Я чувствую осень, тонкую ноту мороза в теплом ветре, будто мне прозвенели льдом в бокале. И нестерпимо хочется отпить, вдохнуть уже чистого холода, без обмана. Не подставлять больше тело солнцу, спрятать его в меха, в белую снежную шкуру. Больше не рыжая, не горячая, не безумная, не быстрая — теперь, как медленное серебро, я хочу уйти под лёд.
Я чувствую осень, слышу одинокий крик бессмертного ястреба, превратившегося в точку, в зрачок, сужающийся на светлом бесцветном небе. Ничего не возьму с собой из жадного жаркого лета, ни цветка, ни плода, ни варенья, ни солёных огурцов на зиму.
Но, может быть, яблоко.
пункТир
В пять утра я выбралась из постели — из тёплой уютной постели, — чтобы написать кому-то — кому-нибудь — «я сейчас сдохну без нежности». Мне не хватает нежности — это при том, что мой мир организован так, чтобы генерировать её бесперебойно и в больших количествах. И сама я задумана вызывать нежность у всякого — у мужчин, женщин и существ. Но котятам не подходит еда с вашего стола, я не могу больше пить из любой реки и откусывать от всякого плода. «Это типичный конец октября, — пишет рыжая женщина, — это бесконечно красиво». Но среди вашей красоты мои глаза пусты, как в темноте, не всякая красота мне теперь подходит — и, уж конечно, мир, превратившийся в золото, не годен, чтобы им любоваться. Впрочем, я существую в ином мифе: the torment of Tantalus, как все мы знаем из школьного курса, включали в себя не только невозможность дотянуться до воды и пищи, но и страх — пожалуй, разновидность клаустрофобии, — над ним нависала скала, вы без сомнения помните. У меня затекла шея оттого, что я всё время пригибаюсь под несуществующей скалой, я закрываю глаза и глажу себя по волосам, представляя, что это не моя рука — и не мои волосы. Но, боже мой, мне всего достаточно — нежности, красоты, чужих рук, чужих кудрей, а голод, жажда и страх — это типичный конец октября, только и всего.
История костюма
И ещё о погоде: когда в моём городе выдаётся красивый октябрь, я горжусь так, будто сама его сделала. «Красиво», говорит спутник, и я важно принимаю комплимент — ещё бы! мы старались. Мы ставили свет и раскладывали желтое на сером, мы дистиллировали и охлаждали воздух, а потом добавили запах гари.

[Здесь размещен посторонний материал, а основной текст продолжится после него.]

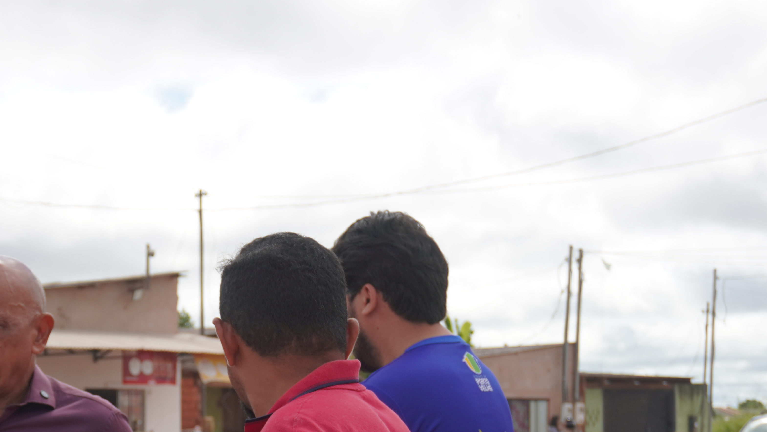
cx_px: 96
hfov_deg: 24.7
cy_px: 439
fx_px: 1708
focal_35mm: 84
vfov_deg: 14.2
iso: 100
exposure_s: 1/640
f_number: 4.5
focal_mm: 28
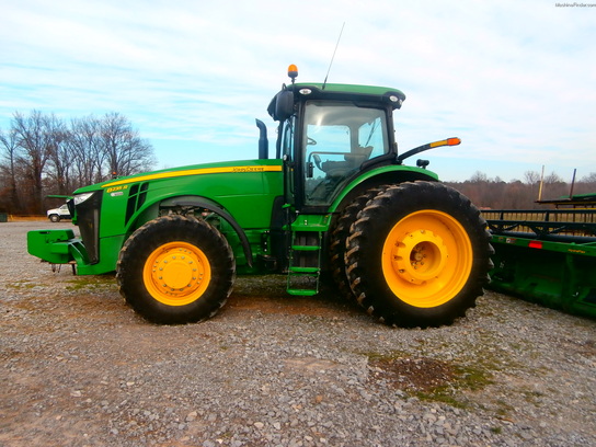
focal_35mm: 24
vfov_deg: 56.8
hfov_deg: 71.6
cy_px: 224
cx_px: 298
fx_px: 413
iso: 100
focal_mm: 4.2
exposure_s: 1/500
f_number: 3
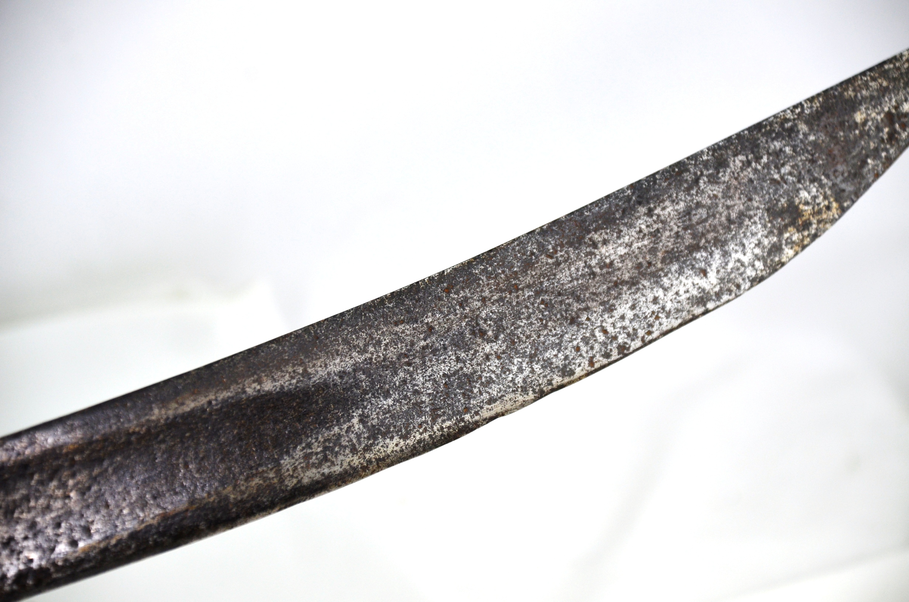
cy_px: 301
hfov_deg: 11.4
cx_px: 454
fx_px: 4536
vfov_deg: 7.6
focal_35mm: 180
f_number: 5.6
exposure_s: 1/400
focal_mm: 120
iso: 400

Когда же октябрь не удаётся, я важничаю ещё больше: «Да, московская погода — кайф для настоящих мудаков»… Формула пошла от одного психованного наркомана, ныне спокойного: «чёрное — кайф для настоящих мудаков», говорил он, и тело его было очень сухим и очень горячим. Вам не понять, вам здесь и не прожить, если не научитесь одеваться так, чтобы остаться счастливыми в конце октября. Я сейчас часто их вспоминаю, тех, что были живы, пока умели быть счастливыми в конце октября. Наши девочки не ходили на свидания, если не могли надеть чулки. Или тёплые колготки, или секс, что-нибудь одно. Они брали с собой крепкий алкоголь во фляжках, чтобы дыхание перед поцелуем пахло виноградом, чтобы тело в лёгком платье под глухим пальто оставалось сухим и горячим, очень. Наши мальчики были хищными и храбрыми, а потому не многие из них постарели, ведь выживают только осторожные хищники. Они носили чёрные футболки и мягкие итальянские пиджаки песочного цвета, а поверх — тёмно-серые плащи с подложенными плечами, и от этого казались большими, и только по истончившимся запястьям можно было понять, что там, под слоями одежды, тело почти сожжено. Наши девочки спаслись, но я не хочу на это смотреть. Но ради своей памяти я буду ходить на свидания — пока вообще захочу ходить на свидания — всегда в чулках, с фляжкой крепкого алкоголя, в лёгком платье под глухим пальто.
Меня чрезвычайно занимает мысль, что каждый несёт в себе ростки собственной смерти, в каждом яйце — игла, и не кащеева, а чьё яйцо, того и смерть; и это происходит не только на уровне физиологии, но и судьбы. Что, например, в случае гибели насильственной жертва сама выращивает своего убийцу. Любопытно рассматривать в этом контексте две жизни, пытаясь понять, какие поступки привлекли их друг к другу. Здесь, разумеется, нет и тени отвратительного «сам виноват», и Марк Чепмен — не лилль-ский палач, интересен лишь рисунок перемещений и сама мысль, что мы, как бездумные дети, играющие с таксой, бросаем и бросаем мяч; что мы будто закидываем крючки, приманивая серебряную рыбку — иглу — пулю — топор.
20 лет на этой войне
Осознала, что могу отвечать прилипчивым подросткам: «Да я сексом начала заниматься раньше, чем ты на свет родился» — так будет точнее, чем «я тебе в матери гожусь», потому что в матери я, конечно, не гожусь. Из всех женских ролей мне подходит лишь одна, но не о том сейчас.